### Your goal
Repeat exactly the lines that run from the one containing "2) inspect 3d 4um back same" to the end of the data, and leave out all others.

--- Records shown ---

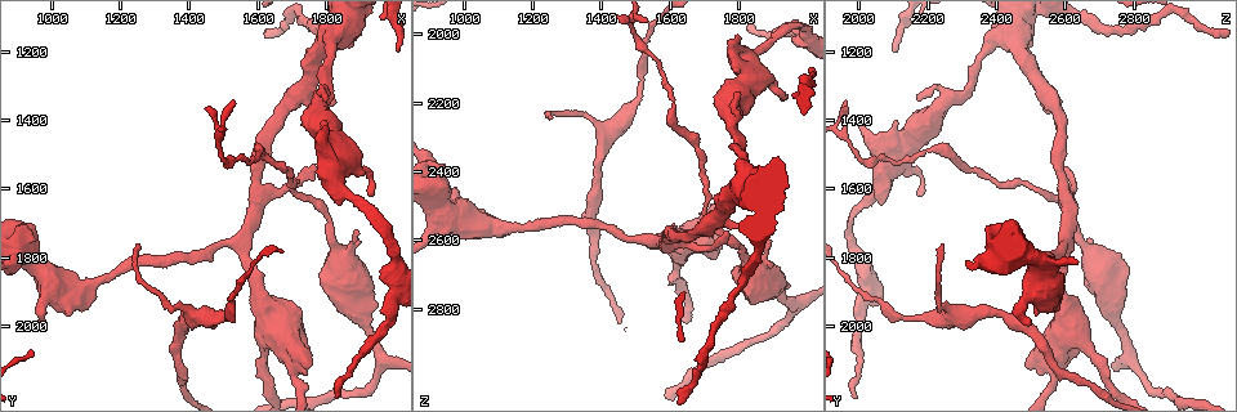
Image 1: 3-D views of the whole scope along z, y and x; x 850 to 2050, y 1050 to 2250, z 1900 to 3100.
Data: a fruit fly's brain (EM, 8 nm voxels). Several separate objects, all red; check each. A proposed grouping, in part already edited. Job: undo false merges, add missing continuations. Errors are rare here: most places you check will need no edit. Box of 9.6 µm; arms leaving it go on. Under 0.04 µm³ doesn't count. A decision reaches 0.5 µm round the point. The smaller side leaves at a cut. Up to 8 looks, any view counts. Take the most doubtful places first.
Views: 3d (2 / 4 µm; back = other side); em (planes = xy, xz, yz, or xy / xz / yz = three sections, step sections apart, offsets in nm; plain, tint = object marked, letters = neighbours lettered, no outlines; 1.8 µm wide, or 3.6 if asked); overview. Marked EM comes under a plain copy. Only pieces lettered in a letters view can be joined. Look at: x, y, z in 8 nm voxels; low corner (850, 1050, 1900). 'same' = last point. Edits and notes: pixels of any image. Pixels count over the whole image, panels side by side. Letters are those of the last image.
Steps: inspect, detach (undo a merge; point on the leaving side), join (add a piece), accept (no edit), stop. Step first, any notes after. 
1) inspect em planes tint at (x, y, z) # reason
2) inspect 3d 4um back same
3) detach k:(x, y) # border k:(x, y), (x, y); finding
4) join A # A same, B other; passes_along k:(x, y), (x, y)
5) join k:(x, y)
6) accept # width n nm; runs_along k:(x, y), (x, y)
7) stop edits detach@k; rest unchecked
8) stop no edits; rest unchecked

inspect em planes tint at (1930, 1620, 2170) # free end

---

### Your solution
2) inspect 3d 4um back same
3) detach k:(x, y) # border k:(x, y), (x, y); finding
4) join A # A same, B other; passes_along k:(x, y), (x, y)
5) join k:(x, y)
6) accept # width n nm; runs_along k:(x, y), (x, y)
7) stop edits detach@k; rest unchecked
8) stop no edits; rest unchecked

inspect em planes tint at (1930, 1620, 2170) # free end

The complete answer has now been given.